Another construction I wanted to briefly touch upon was this jar, where I feel like you put a lot of effort into the subdivisions here, but you kind of missed some of the more important landmarks and their positioning - likely because you were so focused on being really granular, that you lost track of the overall purpose of what you were doing. There are a couple things I wanted to draw your attention to for this one:

  • Firstly, the far corner of the lid is misplaced. As shown here, while we could certainly use the mirroring technique to transfer that corner across the central axis of the object, it's actually not strictly required because the corner on the right side of the drawing (closer to the viewer) sits right on the diagonal (marked in red). More specifically, it sits at the intersection of the green, red, and purple lines. Fortunately, we have a twin for the red diagonal on the opposite side, and similarly the same green line drawn across gives us the same position on the opposite side of the object. Technically the purple lines aren't required at all, but they basically signify the position along the width dimension of the object where the same corner would sit. As you can see (where I've marked it out in blue), you placed the corner a little away from this, because this was a scenario where you actually didn't use the precision that was available to figure out its specific location, and appear to have used more arbitrary estimation instead.
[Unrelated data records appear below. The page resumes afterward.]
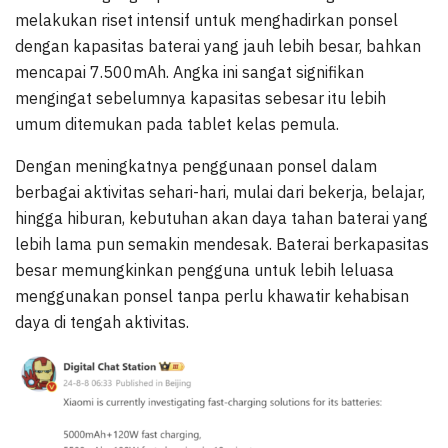
melakukan riset intensif untuk menghadirkan ponsel
dengan kapasitas baterai yang jauh lebih besar, bahkan
mencapai 7.500mAh. Angka ini sangat signifikan
mengingat sebelumnya kapasitas sebesar itu lebih
umum ditemukan pada tablet kelas pemula.
Dengan meningkatnya penggunaan ponsel dalam
berbagai aktivitas sehari-hari, mulai dari bekerja, belajar,
hingga hiburan, kebutuhan akan daya tahan baterai yang
lebih lama pun semakin mendesak. Baterai berkapasitas
besar memungkinkan pengguna untuk lebih leluasa
menggunakan ponsel tanpa perlu khawatir kehabisan
daya di tengah aktivitas.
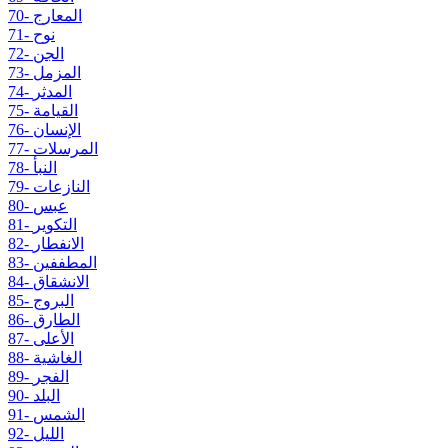
70- المعارج
71- نوح
72- الجن
73- المزمل
74- المدثر
75- القيامة
76- الإنسان
77- المرسلات
78- النبأ
79- النازعات
80- عبس
81- التكوير
82- الانفطار
83- المطففين
84- الانشقاق
85- البروج
86- الطارق
87- الأعلى
88- الغاشية
89- الفجر
90- البلد
91- الشمس
92- الليل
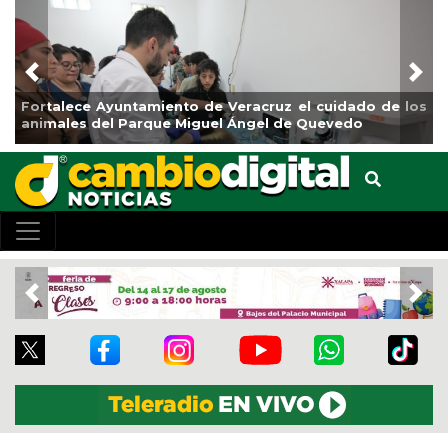
Previous
Nex
Fortalece Ayuntamiento de Veracruz el cuidado de los
animales del Parque Miguel Ángel de Quevedo
Previous
Nex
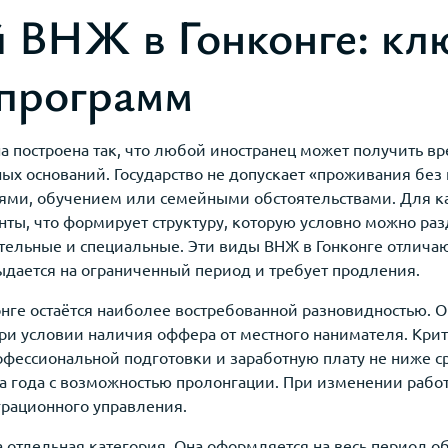
 ВНЖ в Гонконге: кл
 программ
а построена так, что любой иностранец может получить в
ых оснований. Государство не допускает «проживания без 
циями, обучением или семейными обстоятельствами. Для к
ты, что формирует структуру, которую условно можно раз
ельные и специальные. Эти виды ВНЖ в Гонконге отличаю
выдается на ограниченный период и требует продления.
нге остаётся наиболее востребованной разновидностью. О
ри условии наличия оффера от местного нанимателя. Кри
фессиональной подготовки и заработную плату не ниже ср
а года с возможностью пролонгации. При изменении раб
рационного управления.
 отдельная категория. Она оформляется на весь период 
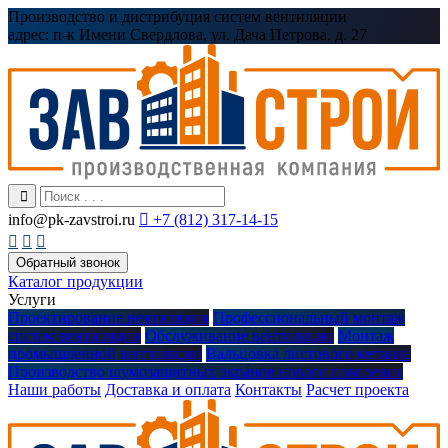
Производство и дистрибуция систем вентиляции
адрес:
п-к Имени Свердлова, ул. Дача Петрова, д. 27
info@pk-zavstroi.ru

+7 (812) 317-14-15



Обратный звонок
Каталог продукции
Услуги
Проектирование вентиляции
Профессиональный монтаж
систем вентиляции
Обслуживание вентиляции
Монтаж
промышленной вентиляции
Вальцовка листового металла
Производство шумозащитных экранов нового поколения
Наши работы
Доставка и оплата
Контакты
Расчет проекта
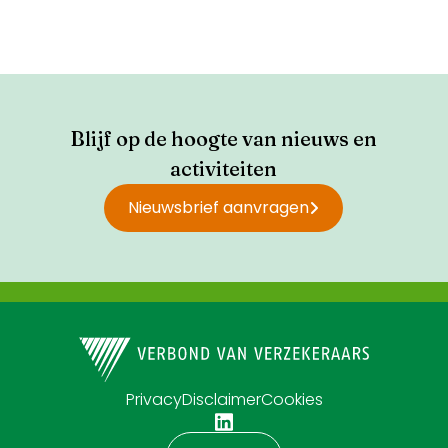
Blijf op de hoogte van nieuws en
activiteiten
Nieuwsbrief aanvragen
Privacy
Disclaimer
Cookies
  • On this page (on the left side, written in purple), I also called out an important landmark - basically where this object gets split into two pieces (the lid and the body) - which was not given a specific position using subdivision. This kind of important landmark is basically where we want to focus our attention. It's not about simply taking a bounding box and subdividing it as much as possible - it's about finding a specific set of subdivisions that will clearly break up the object into its major elements first, then breaking those down to find further specific landmarks. In this case, the lid falls somewhere between 1/4 and 1/5th of the total height of the object. This puts us in a somewhat tricky situation - we have subdivision patterns to get us to 1/4 (or 0.25), and even ones to get us to 1/5ths (or 0.2) (as per the archived blogpost that was linked in the lesson, but we don't have anything for, say, 0.225 - that would be more like 9/40ths, which is pretty crazy. Now you could get 1/4, then subdivide it into 10ths and put your mark at 9/10 within that smaller section, and that might actually be a feasible option. Alternatively, if you end up with proportions that are just asking way too much, we can fall back to the simple matter that reproducing our reference images perfectly is not really that important in the grand scheme of our goals. Rather, we could simplify it by saying that the cap is at 1/4 or 1/5 (I'd probably choose the latter), produce our proportional orthographic study based on that layout, and move forward from there. Why this is better than just eyeballing it is that it is, as the theme has always been, more precise. It allows us to find specific locations and merely "connect the dots".

  • I'm breaking this off into another bullet point, but in essence that increase in precision would have helped us to avoid the issue called out in blue on the right side of the image, where you drew the edge marked out in red with was on way sharper of an incline than it should have been. This could have been avoided by finding the correct fractional position along all 3 of the major vertical edges of the bounding box.

So! That about covers it. By and large you're doing great, just make sure that when you go to town on the subdivisions, that you're doing so with consideration for what the major landmarks are first and foremost.

I'll go ahead and mark this lesson as complete.